§ **TRECHO DO TEXTO**:
╔══

Quais são as perspectivas agora?
Vamos iniciar o primeiro semestre de 2021 em 17 de maio, ainda de forma remota. Dependemos das circunstâncias sanitárias. Mas a nossa expectativa é que à medida que a pandemia esteja sob controle e também que a vacinação esteja mais ampliada, possamos retomar atividades práticas, atividades de campo, para que as pessoas possam se formar. Avaliamos com todo o cuidado e aguardamos para que a situação pandêmica esteja mais sob controle para que possamos avançar um pouco mais. A UFMG tem um plano de retorno com várias fases, chegamos até a fase 1, voltamos atividades práticas dentro do que era possível e dentro do limite de 20%, mas agora, com recrudescimento da pandemia, tivemos que voltar para a fase 0.

Não há nem previsão para retomar as aulas presenciais?

╚══

§ **REGISTROS FORNECIDOS**:

╔══

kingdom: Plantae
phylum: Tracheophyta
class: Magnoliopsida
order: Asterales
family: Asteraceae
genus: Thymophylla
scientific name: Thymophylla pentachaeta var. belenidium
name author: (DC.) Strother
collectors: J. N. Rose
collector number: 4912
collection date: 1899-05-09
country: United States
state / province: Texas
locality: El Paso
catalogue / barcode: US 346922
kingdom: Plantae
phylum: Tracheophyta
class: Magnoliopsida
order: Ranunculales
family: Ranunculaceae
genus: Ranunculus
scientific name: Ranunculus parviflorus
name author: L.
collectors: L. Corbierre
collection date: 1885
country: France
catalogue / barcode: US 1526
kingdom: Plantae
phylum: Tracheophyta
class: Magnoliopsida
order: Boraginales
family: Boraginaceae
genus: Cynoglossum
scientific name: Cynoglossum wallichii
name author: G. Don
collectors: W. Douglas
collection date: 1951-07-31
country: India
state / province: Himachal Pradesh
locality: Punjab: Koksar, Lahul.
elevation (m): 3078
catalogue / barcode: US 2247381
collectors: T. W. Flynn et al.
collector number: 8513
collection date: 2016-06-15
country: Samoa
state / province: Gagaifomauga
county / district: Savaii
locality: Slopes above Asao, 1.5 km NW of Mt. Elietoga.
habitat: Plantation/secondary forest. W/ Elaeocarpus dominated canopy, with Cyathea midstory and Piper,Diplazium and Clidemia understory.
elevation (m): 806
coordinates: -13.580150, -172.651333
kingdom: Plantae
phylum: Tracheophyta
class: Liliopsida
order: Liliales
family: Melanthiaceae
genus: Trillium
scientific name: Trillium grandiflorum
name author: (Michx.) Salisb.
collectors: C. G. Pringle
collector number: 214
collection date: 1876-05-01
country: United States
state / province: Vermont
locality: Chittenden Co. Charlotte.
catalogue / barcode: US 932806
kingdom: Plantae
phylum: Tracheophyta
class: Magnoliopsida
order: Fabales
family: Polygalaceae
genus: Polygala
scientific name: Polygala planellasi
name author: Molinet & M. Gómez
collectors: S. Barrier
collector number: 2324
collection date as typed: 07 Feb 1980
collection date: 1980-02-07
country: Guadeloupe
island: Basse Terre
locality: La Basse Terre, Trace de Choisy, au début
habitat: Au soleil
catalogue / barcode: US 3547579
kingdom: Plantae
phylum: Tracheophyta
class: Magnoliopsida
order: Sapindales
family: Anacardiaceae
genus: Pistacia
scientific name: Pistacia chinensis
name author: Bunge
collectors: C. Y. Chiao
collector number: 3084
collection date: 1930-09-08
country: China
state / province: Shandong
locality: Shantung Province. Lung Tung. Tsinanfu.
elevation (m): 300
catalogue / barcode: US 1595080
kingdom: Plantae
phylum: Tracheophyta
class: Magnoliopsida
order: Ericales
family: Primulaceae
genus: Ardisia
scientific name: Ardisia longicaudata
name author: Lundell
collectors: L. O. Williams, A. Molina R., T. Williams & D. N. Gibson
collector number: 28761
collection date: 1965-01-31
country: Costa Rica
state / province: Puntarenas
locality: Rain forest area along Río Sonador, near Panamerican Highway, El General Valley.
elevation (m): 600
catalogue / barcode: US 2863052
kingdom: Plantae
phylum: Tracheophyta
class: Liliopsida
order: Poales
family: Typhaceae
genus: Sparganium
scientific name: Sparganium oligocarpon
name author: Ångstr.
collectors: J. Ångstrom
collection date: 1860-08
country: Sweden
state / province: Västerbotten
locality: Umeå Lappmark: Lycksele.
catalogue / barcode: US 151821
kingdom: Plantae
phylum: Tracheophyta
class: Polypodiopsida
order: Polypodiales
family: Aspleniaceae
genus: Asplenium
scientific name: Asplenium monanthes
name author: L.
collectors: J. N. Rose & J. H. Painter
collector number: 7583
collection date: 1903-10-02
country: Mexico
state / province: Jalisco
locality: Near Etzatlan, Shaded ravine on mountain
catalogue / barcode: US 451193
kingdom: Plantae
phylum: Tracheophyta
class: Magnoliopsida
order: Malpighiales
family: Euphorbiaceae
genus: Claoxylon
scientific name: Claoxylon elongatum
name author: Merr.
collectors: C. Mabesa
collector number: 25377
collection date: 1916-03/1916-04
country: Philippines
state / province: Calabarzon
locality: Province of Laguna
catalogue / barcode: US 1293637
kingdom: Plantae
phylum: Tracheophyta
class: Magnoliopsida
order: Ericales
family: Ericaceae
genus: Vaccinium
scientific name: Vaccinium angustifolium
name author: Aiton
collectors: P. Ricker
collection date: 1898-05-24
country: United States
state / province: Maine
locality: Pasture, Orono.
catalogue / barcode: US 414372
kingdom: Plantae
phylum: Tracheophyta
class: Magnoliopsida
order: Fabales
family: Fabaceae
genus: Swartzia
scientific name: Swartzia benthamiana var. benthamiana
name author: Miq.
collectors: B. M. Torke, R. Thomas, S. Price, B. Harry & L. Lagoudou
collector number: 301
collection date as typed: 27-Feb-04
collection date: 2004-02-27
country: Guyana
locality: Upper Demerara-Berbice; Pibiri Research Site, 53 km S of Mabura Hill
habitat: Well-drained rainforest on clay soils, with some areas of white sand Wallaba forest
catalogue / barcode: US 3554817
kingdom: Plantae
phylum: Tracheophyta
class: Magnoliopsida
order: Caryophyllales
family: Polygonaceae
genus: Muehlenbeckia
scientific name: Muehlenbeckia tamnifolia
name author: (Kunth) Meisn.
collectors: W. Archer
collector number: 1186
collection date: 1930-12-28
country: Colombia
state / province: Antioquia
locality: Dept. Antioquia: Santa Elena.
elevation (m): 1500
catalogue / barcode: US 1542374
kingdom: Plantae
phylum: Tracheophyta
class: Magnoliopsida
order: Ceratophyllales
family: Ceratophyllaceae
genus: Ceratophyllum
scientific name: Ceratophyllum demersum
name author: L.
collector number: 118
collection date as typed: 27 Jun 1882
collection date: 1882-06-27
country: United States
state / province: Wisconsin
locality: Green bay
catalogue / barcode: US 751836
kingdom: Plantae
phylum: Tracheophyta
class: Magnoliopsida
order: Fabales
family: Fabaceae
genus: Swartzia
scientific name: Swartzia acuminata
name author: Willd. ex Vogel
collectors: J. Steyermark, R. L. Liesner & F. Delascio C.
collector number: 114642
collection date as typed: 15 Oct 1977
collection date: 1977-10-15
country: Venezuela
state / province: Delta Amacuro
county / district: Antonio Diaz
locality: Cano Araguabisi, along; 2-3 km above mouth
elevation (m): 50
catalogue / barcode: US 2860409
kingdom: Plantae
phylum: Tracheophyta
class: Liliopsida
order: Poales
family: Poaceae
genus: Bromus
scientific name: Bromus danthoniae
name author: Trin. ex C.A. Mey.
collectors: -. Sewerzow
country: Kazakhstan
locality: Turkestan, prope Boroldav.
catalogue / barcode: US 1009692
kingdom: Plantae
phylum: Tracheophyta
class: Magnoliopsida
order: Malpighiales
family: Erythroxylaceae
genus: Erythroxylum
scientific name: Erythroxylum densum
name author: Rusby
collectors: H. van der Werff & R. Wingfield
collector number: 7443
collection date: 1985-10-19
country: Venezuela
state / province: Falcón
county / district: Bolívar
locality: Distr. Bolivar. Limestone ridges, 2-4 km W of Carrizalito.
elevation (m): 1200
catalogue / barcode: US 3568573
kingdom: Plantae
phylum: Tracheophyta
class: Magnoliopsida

╚══

§ **TAREFA**: Copie na íntegra o trecho sobre a retomada das atividades na UFMG, sem alterar nenhuma palavra nem a pontuação.

§ **RESULTADO**:
Quais são as perspectivas agora?
Vamos iniciar o primeiro semestre de 2021 em 17 de maio, ainda de forma remota. Dependemos das circunstâncias sanitárias. Mas a nossa expectativa é que à medida que a pandemia esteja sob controle e também que a vacinação esteja mais ampliada, possamos retomar atividades práticas, atividades de campo, para que as pessoas possam se formar. Avaliamos com todo o cuidado e aguardamos para que a situação pandêmica esteja mais sob controle para que possamos avançar um pouco mais. A UFMG tem um plano de retorno com várias fases, chegamos até a fase 1, voltamos atividades práticas dentro do que era possível e dentro do limite de 20%, mas agora, com recrudescimento da pandemia, tivemos que voltar para a fase 0.

Não há nem previsão para retomar as aulas presenciais?